Un liquidateur testamentaire est-il roi et maître?
Publié par le Journal de Montréal - 8 août 2026 - On peut lire le texte ici
Malgré d'importants pouvoirs, il doit rendre des comptes
Les héritiers sont-ils laissés à eux-mêmes face à un liquidateur tout puissant ? Non. Mais quand la chicane s’installe, tout se complique.
Un lecteur nous a contactés pour nous expliquer que son frère, nommé liquidateur testamentaire par leur mère, avait multiplié les bourdes, au point que les deux frangins se sont retrouvés devant le juge.
Notre lecteur se plaignait que son frère ne partageait pratiquement aucune information, sauf de sporadiques relevés bancaires avec multiples dépôts et retraits sans justifications. Il apprend aussi par la bande que la maman avait quatre comptes bancaires totalisant 120 000 $.
Son frère a même contesté en cour le statut de bénéficiaire unique de notre lecteur de la police d’assurance vie de leur mère. Il refusait de reconnaître la validité du mariage de la défunte avec un autre homme que leur défunt père.
Les deux frères finissent par embaucher des avocats, mais le liquidateur paie les honoraires du sien (environ 50 000 $) avec les fonds de la succession. Ce que conteste l’autre, sans avoir gain de cause.

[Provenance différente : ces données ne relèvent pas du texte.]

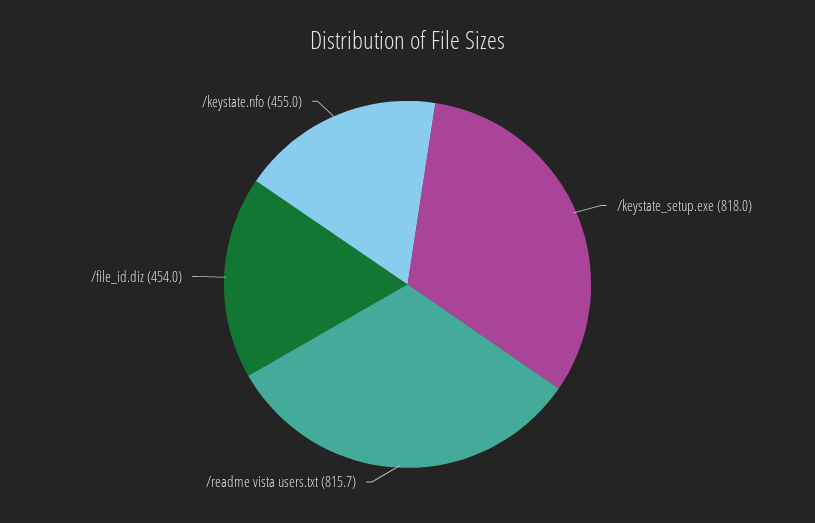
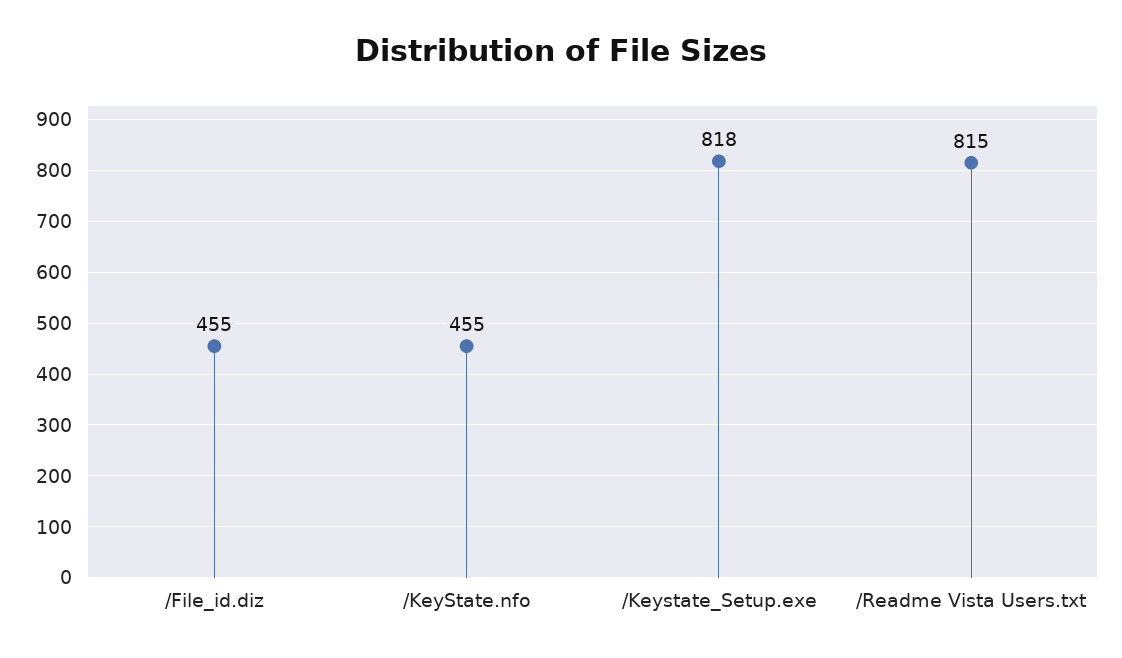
/readme vista users.txt: 815.7 -> 815
/file_id.diz: 454 -> 455

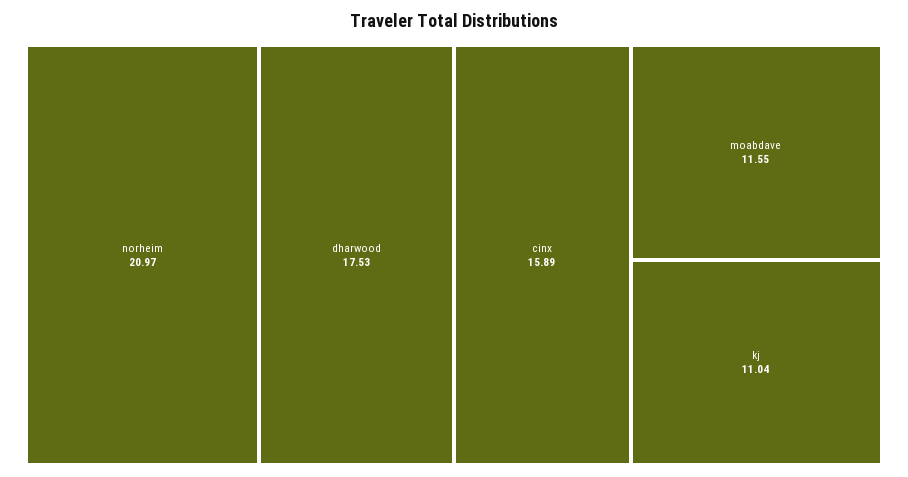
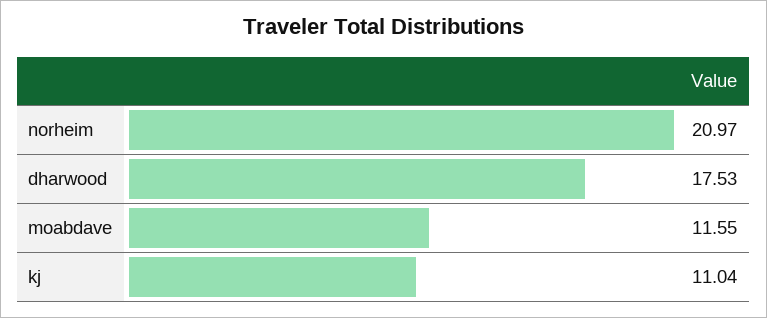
cinx: 15.89 -> none

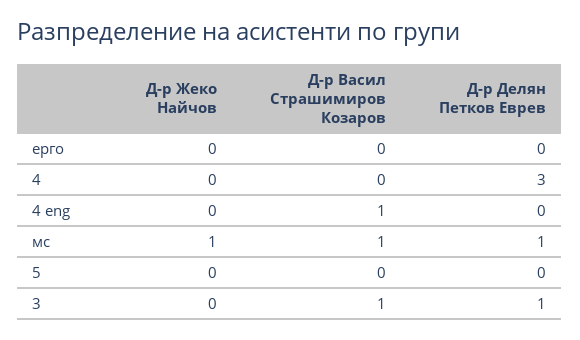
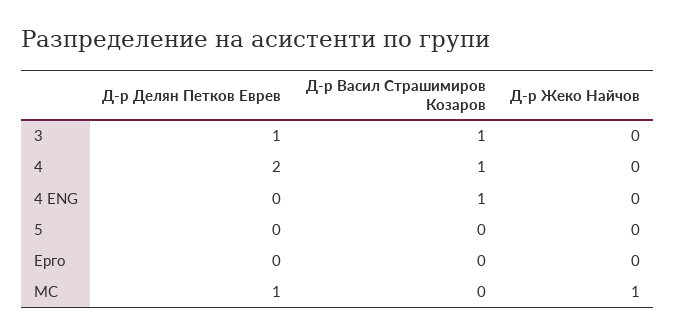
Д-р Васил Страшимиров Козаров, 4: 0 -> 1
Д-р Делян Петков Еврев, 4: 3 -> 2
Д-р Васил Страшимиров Козаров, мс: 1 -> 0

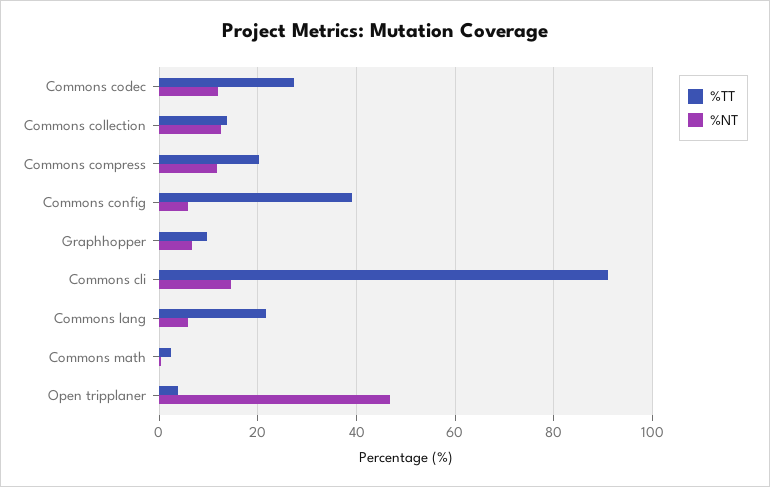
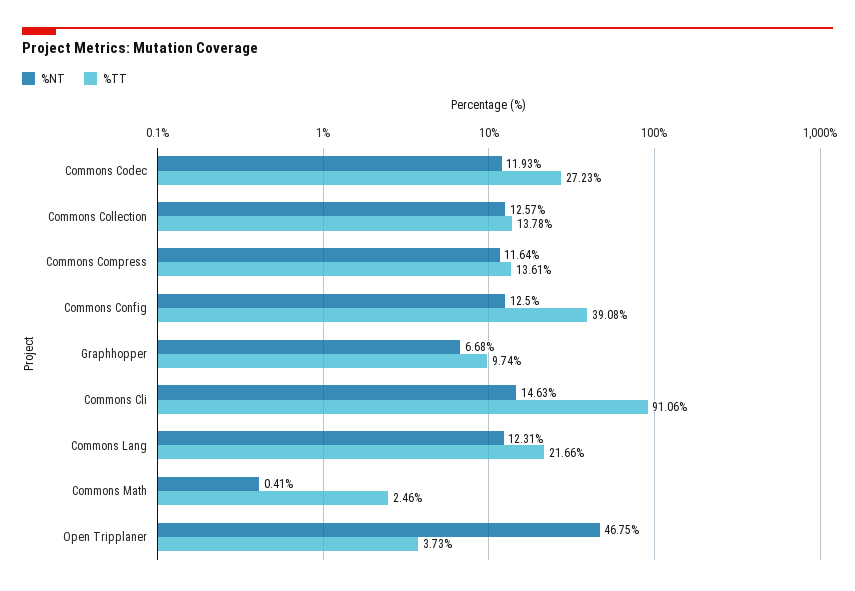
%TT, Commons compress: 20 -> 13.61
%NT, Commons config: 6 -> 12.5
%NT, Commons lang: 6 -> 12.31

Ce qu’il considère comme une injustice.
Obligations
« Ce que je retiens de mon histoire, c’est que si vous voulez poursuivre un liquidateur, vous êtes mieux de vous lever de bonne heure, commente notre lecteur. Car les liquidateurs sont rois et maîtres. »
Ce point de vue est contesté par un notaire qui gère des liquidations testamentaires depuis plus de 35 ans : « Le liquidateur n’est pas un tyran et la loi est claire : il doit rendre des comptes », explique Michel Beauchamp, notaire émérite chez DeGrandpré Chait.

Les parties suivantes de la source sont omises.